● Required work
• 1. In the forum thread on hinges for inset cabinet doors, what measurement does the Blum brochure specify on the backside of the face frame for mounting the inset door adapter?
• 2. Extend the forum thread on hinges for inset cabinet doors with a new reply following its last post.

● Exercise text
[Start of Attachment]
I have built many cabinets with inset doors and used a hinge like Steve shows in the link from Home Depot, not the prettiest set up but still works.


----------



## baileymwmw (Dec 22, 2018)

I understand about not opening the link. You can get to it thru the Blum website too. The brochure specifies 9/16 on the backside of the face frame to mount the inset door adapter shown in the beginning of the pdf. Then on page 62, they show various other adapters that screw into the carcass that accommodate frameless hinges in a face frame cabinet. Kind of confusing.


----------



## BigJim (Sep 2, 2008)

If you look close that "H" is actually the backside of the cup drilled in the door, not the clearance of the back of the face frame. That is an expensive hinge and it has Zero adjustments, according to the specs there on page 62. You will have to have everything dead perfect, if it doesn't have an adjustment like it says it don't. IMHO it would be way better to go with the hinge Steve shows, it does have an adjustment and all you have to do is add a block behind the face frame. May not look as good but will work just as good.
[End of Attachment]
● Provided data
[Start of Attachment]
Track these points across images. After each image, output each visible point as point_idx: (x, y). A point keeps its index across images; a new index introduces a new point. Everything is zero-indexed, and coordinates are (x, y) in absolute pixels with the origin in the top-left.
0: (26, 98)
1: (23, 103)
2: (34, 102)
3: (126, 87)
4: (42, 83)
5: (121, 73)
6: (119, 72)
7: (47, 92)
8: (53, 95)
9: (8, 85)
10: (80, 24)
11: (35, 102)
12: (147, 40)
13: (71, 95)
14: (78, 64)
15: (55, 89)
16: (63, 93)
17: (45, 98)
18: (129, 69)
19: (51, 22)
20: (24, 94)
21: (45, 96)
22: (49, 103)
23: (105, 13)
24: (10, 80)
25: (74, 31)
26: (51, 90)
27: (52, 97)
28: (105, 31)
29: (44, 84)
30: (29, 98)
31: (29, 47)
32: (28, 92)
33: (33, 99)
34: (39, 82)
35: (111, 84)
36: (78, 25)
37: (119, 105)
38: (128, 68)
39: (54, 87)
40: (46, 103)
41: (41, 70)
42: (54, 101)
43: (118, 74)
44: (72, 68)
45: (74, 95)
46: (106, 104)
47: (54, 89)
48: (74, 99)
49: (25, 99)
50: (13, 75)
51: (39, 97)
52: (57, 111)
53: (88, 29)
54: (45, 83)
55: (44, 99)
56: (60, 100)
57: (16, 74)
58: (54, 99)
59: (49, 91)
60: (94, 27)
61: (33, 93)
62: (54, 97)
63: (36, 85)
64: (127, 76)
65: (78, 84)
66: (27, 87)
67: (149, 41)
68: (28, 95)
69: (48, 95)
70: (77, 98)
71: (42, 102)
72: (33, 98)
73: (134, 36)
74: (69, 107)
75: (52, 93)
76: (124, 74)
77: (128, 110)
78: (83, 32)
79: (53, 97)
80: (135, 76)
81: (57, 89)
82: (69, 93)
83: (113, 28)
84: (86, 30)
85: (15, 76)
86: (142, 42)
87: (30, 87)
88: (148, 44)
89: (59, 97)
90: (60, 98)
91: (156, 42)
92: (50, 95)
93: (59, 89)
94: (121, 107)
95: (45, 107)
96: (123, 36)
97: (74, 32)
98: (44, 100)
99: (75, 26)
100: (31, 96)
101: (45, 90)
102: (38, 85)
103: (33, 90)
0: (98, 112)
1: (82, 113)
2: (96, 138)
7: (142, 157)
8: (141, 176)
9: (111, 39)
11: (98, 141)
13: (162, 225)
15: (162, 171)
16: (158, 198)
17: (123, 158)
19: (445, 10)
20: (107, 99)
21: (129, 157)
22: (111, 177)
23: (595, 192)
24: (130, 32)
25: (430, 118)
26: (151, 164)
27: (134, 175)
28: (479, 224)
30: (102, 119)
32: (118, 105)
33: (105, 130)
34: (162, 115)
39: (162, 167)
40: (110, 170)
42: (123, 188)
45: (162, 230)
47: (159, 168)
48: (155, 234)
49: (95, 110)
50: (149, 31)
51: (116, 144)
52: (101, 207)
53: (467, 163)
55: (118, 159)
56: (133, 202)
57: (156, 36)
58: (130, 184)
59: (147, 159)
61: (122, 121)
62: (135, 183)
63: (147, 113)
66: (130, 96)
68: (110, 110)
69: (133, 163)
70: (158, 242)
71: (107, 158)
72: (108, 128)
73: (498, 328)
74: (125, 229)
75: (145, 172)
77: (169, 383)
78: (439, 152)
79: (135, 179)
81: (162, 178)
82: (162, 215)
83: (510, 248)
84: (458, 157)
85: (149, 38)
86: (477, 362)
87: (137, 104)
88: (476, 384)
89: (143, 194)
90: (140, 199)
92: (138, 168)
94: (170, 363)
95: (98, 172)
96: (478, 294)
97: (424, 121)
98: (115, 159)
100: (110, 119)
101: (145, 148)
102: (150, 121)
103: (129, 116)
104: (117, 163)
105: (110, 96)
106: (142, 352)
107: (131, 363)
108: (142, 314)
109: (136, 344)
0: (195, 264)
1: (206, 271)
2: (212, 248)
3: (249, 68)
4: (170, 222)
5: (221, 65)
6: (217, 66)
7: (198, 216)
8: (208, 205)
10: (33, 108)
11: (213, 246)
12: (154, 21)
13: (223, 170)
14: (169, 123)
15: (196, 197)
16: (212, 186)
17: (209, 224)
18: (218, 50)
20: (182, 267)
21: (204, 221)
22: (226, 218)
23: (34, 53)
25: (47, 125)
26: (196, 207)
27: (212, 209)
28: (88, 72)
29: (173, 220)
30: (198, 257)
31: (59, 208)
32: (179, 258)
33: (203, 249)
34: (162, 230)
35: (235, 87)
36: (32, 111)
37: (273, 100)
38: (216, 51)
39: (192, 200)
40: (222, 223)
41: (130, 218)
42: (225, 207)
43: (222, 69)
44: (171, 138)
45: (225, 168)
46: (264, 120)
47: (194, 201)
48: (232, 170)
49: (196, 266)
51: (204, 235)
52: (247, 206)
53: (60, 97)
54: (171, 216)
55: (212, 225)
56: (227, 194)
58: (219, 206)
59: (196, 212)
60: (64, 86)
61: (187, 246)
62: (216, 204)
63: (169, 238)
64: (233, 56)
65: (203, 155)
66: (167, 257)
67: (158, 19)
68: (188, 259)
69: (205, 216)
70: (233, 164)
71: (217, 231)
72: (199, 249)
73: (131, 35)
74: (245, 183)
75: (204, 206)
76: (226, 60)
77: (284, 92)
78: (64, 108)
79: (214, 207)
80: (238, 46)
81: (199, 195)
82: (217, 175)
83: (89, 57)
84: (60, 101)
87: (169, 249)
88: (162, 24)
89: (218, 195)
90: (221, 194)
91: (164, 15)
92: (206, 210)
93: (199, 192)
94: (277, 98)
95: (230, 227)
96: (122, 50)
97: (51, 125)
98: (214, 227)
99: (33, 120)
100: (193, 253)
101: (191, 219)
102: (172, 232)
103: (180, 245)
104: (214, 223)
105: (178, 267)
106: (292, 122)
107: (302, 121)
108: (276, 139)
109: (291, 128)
[End of Attachment]
● Answers provided
• 1. 9/16

• 2.
You are going to have to have a stop on the opposite side of the face frame where the door closes (pull side), it has to have something for the door to stop against on that side with inset doors.


----------



## J.C. (Jan 20, 2012)

You are correct, pick plate height and which clip top hinge you would like. Looks like you need the 13mm height plate and you just have to decide which option hinge you want. Your more popular options would be 110° inset soft close, 110° self close, or 110° free swing. They also offer 100°, 120° and 170° options and I believe they now have them in colors other than nickel. Also, to the best of my knowledge all of their clip top hinges have three way adjustment.


----------



## mmwood_1 (Oct 24, 2007)

Standard hinge with a face frame mounting plate, or blocked out flush with the face frame. That's what I do.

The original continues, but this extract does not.